■ Task objective:
Gather every line of the records that contains the string "many", copying each line in full. Matching is case-sensitive.

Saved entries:
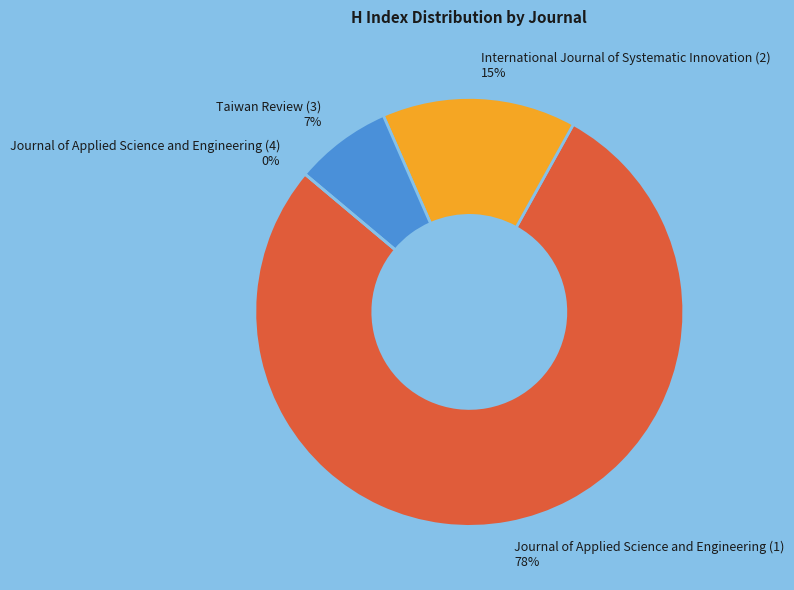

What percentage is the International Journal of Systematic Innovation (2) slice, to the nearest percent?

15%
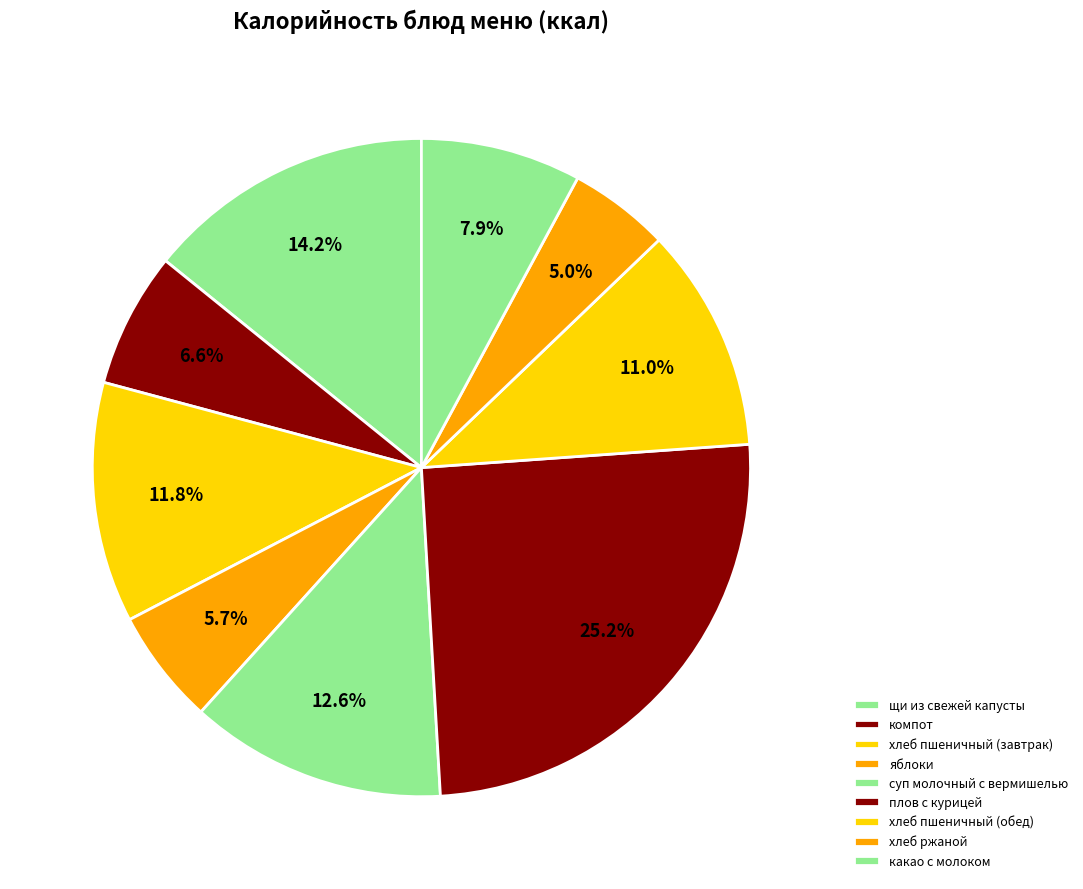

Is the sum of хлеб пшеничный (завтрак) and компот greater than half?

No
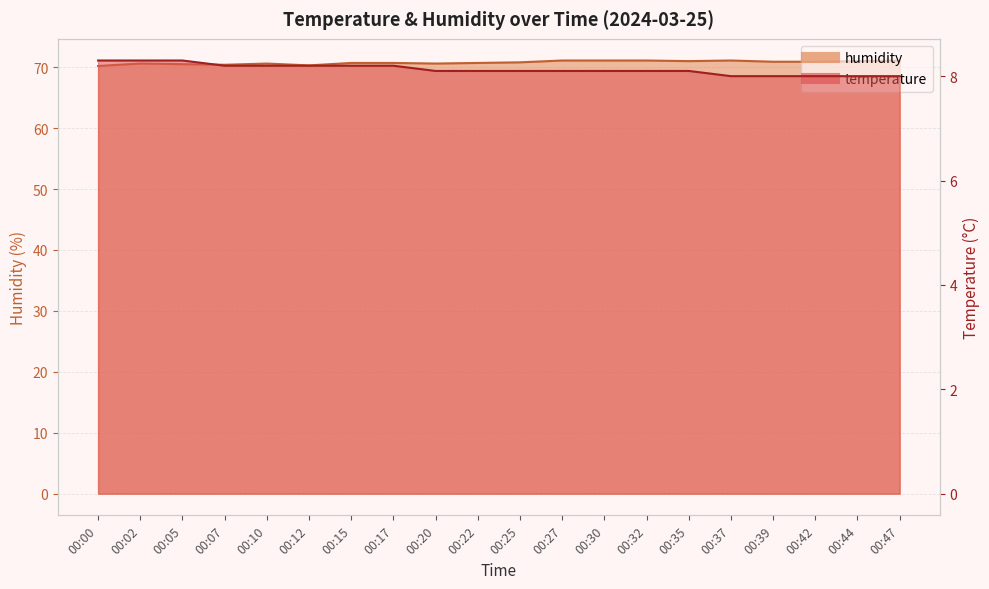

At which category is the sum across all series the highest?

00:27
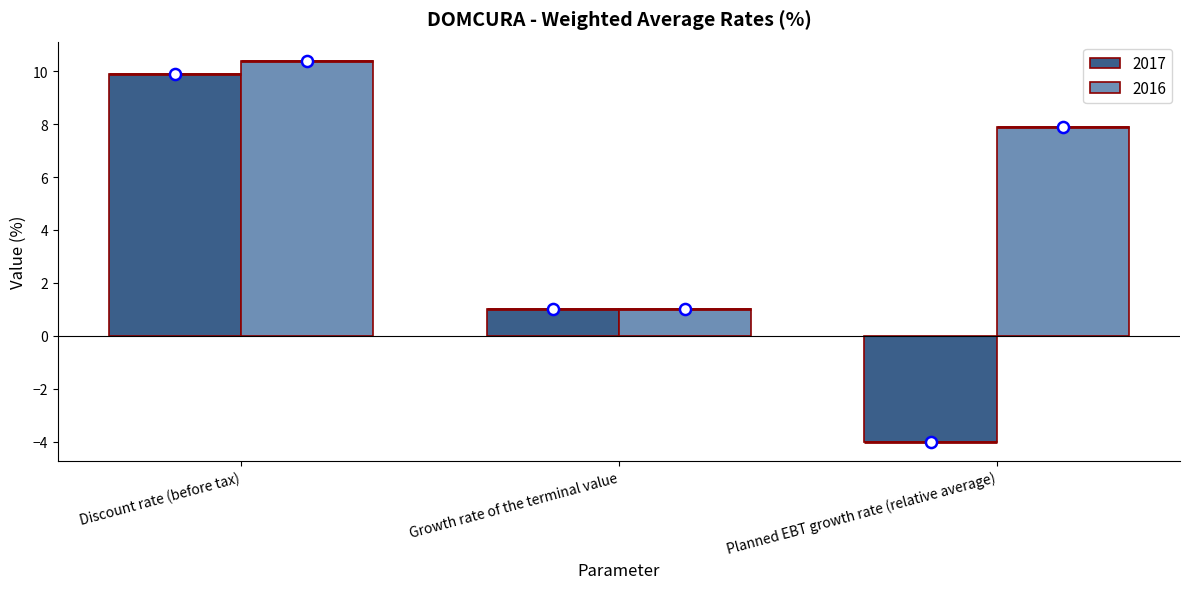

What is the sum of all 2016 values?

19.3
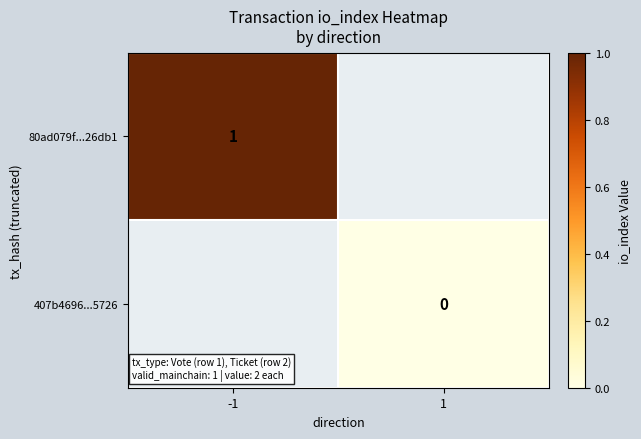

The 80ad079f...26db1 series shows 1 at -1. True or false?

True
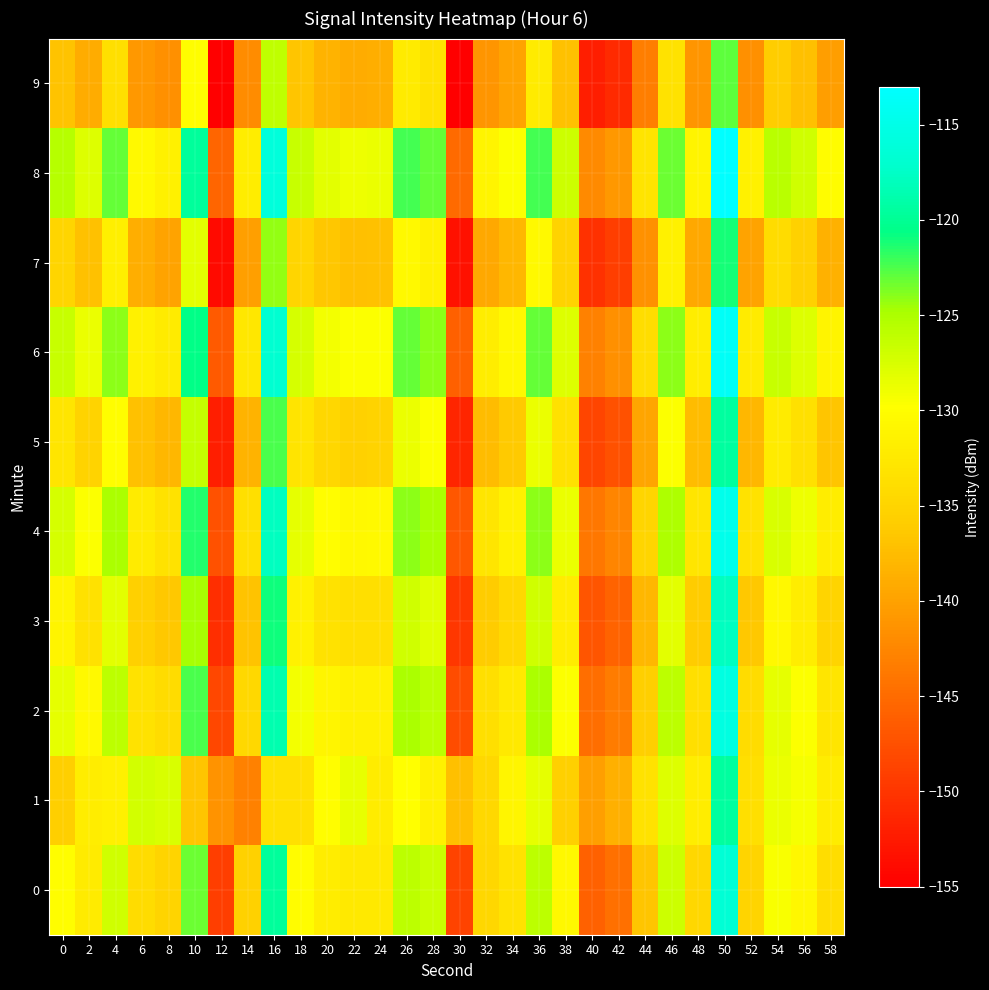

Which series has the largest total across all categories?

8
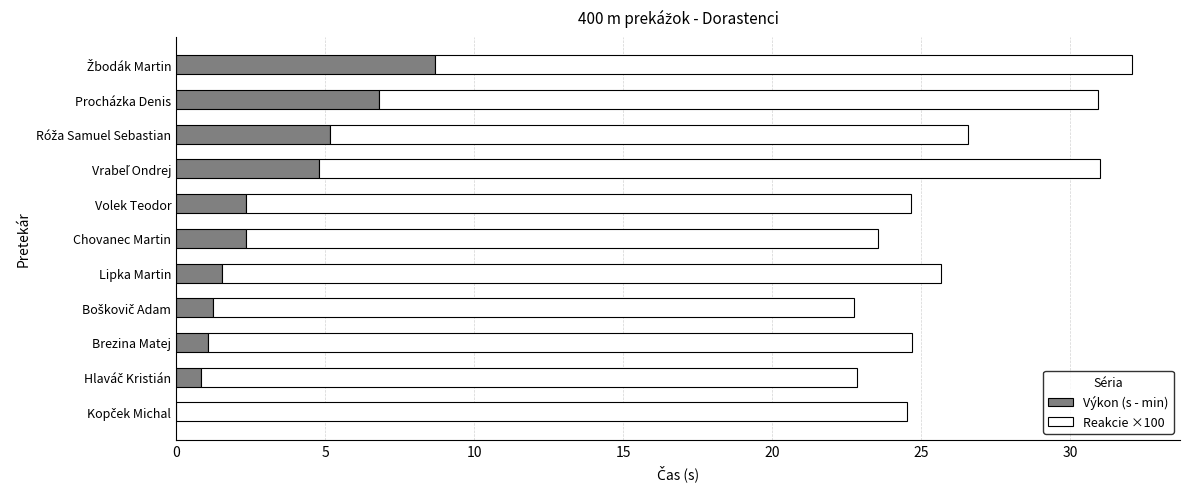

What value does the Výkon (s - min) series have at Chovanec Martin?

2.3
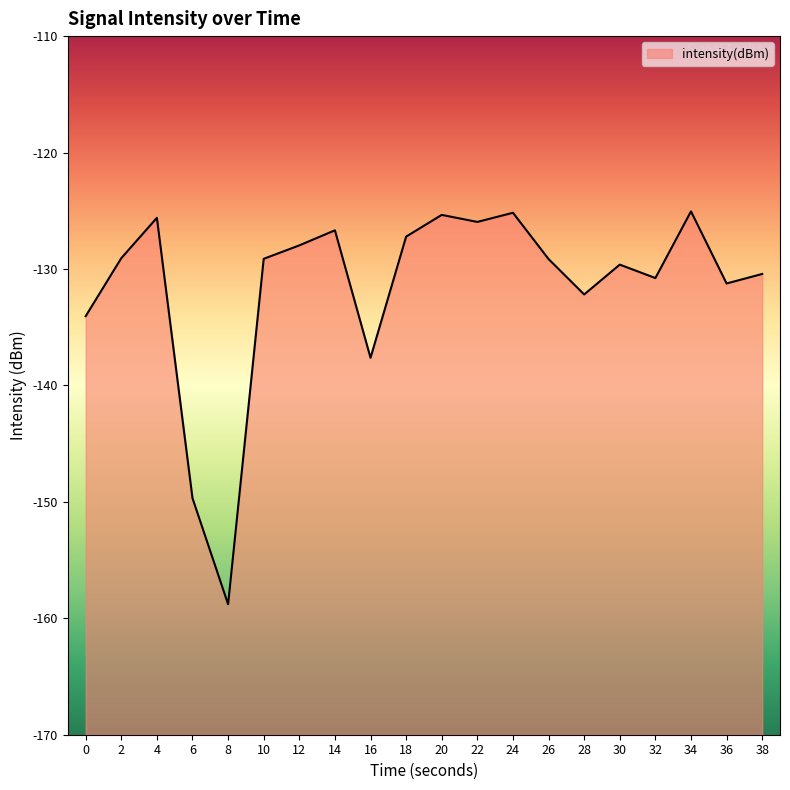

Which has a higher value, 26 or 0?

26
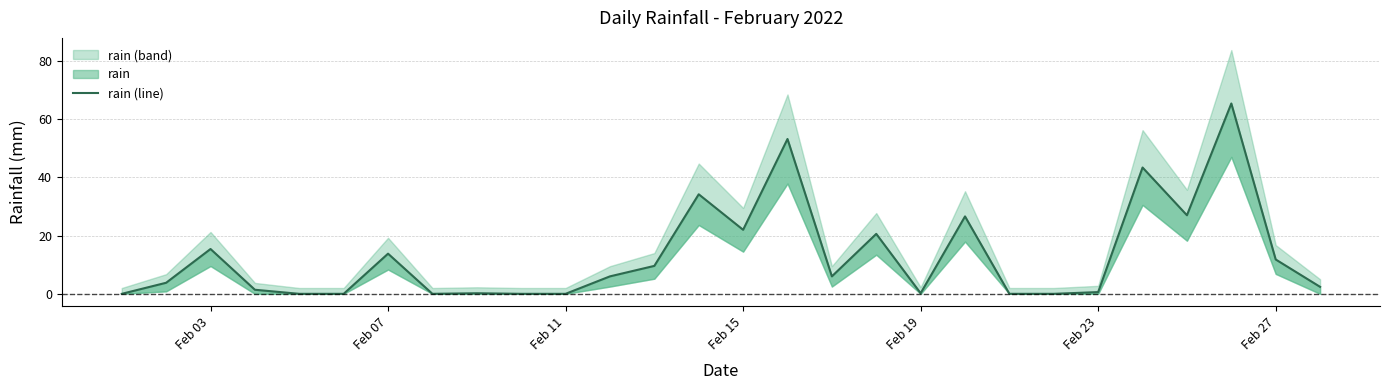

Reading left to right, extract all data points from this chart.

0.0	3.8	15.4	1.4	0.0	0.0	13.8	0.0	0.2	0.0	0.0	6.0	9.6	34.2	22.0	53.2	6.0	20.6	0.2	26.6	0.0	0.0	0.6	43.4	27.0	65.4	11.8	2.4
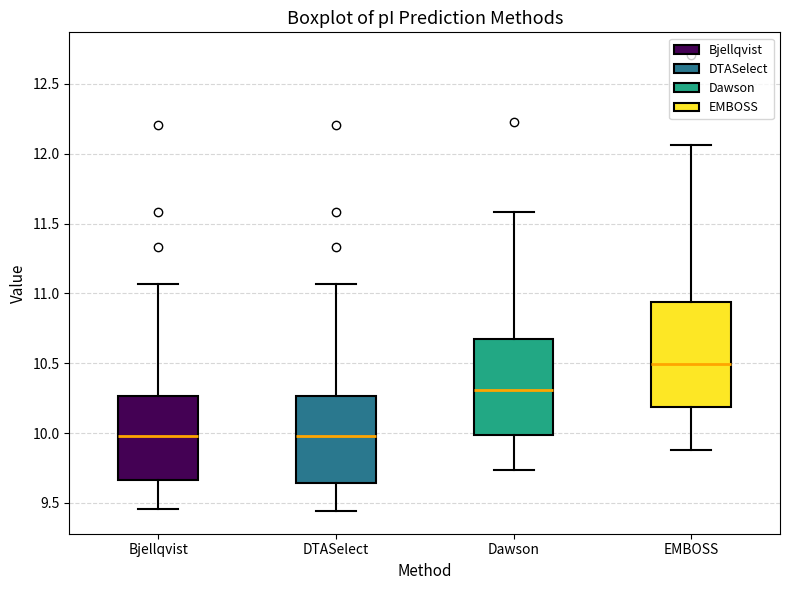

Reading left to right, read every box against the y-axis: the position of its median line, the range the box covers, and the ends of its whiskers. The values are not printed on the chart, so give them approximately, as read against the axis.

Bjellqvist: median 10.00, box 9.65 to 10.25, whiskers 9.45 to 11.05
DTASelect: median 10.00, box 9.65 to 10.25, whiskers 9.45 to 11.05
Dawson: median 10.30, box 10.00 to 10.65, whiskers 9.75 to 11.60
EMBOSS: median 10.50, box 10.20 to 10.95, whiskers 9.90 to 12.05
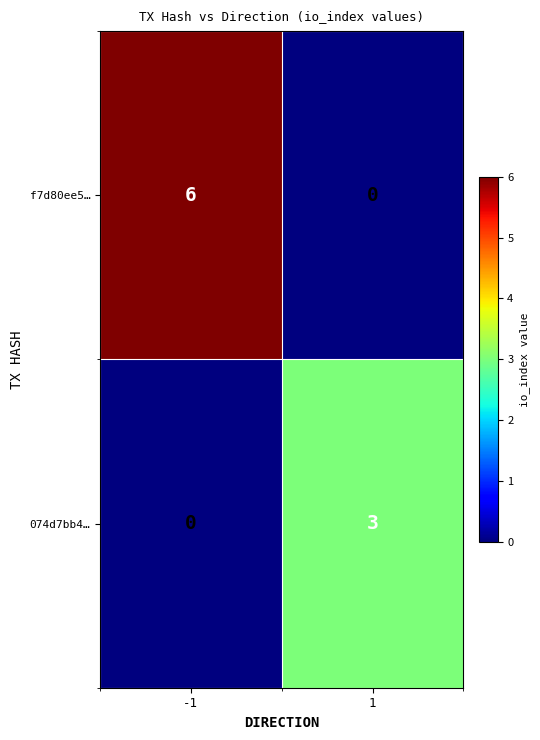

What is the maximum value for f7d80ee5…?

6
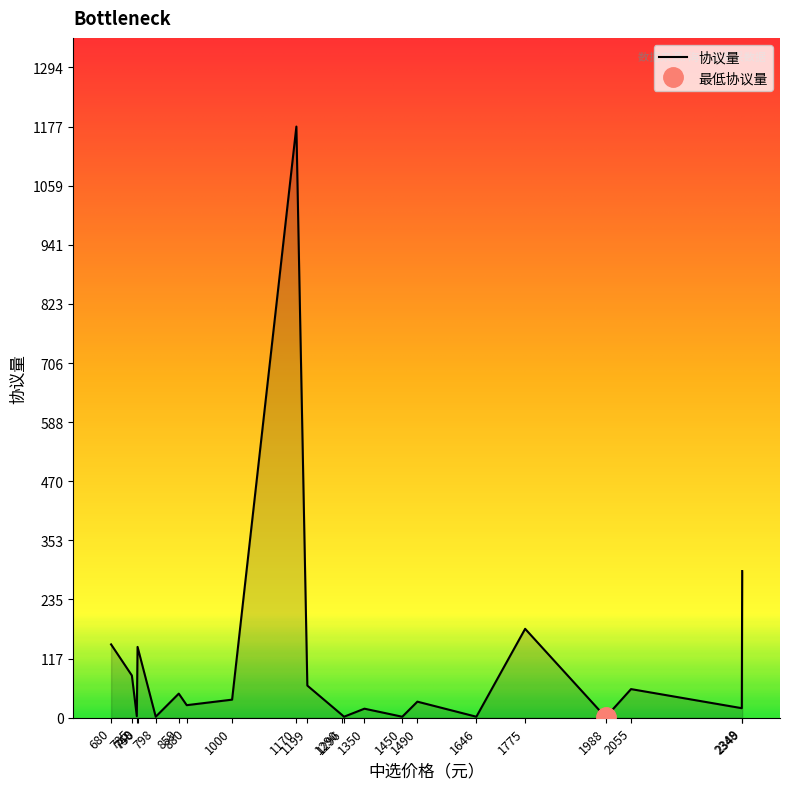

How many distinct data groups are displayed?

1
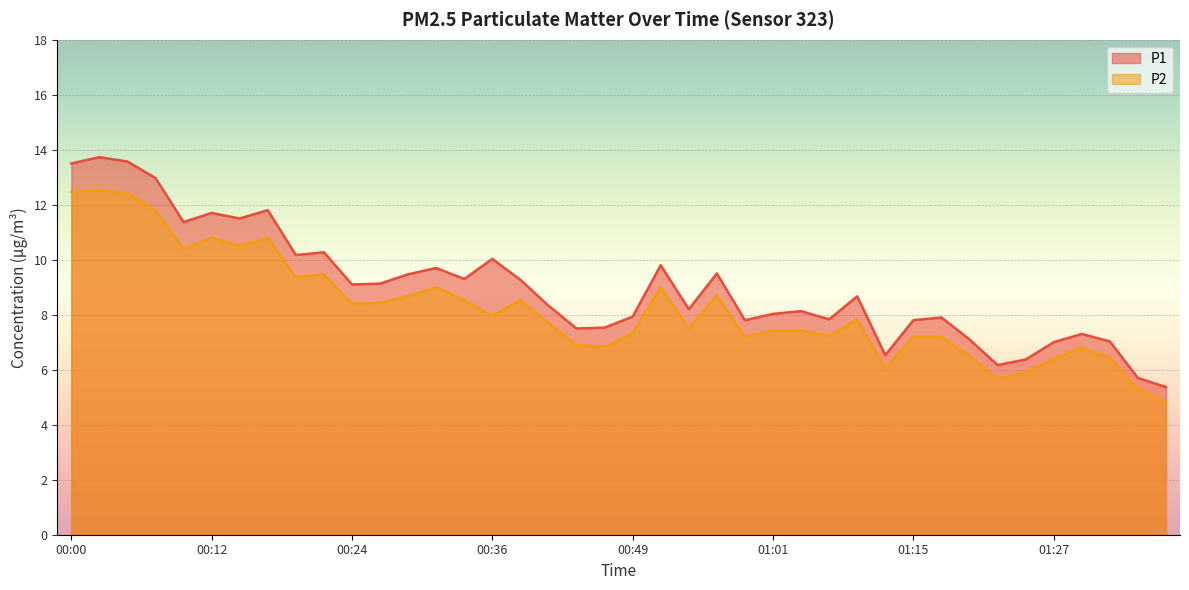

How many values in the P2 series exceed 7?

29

■ Task answer:
How many distinct data groups are displayed?
How many values in the P2 series exceed 7?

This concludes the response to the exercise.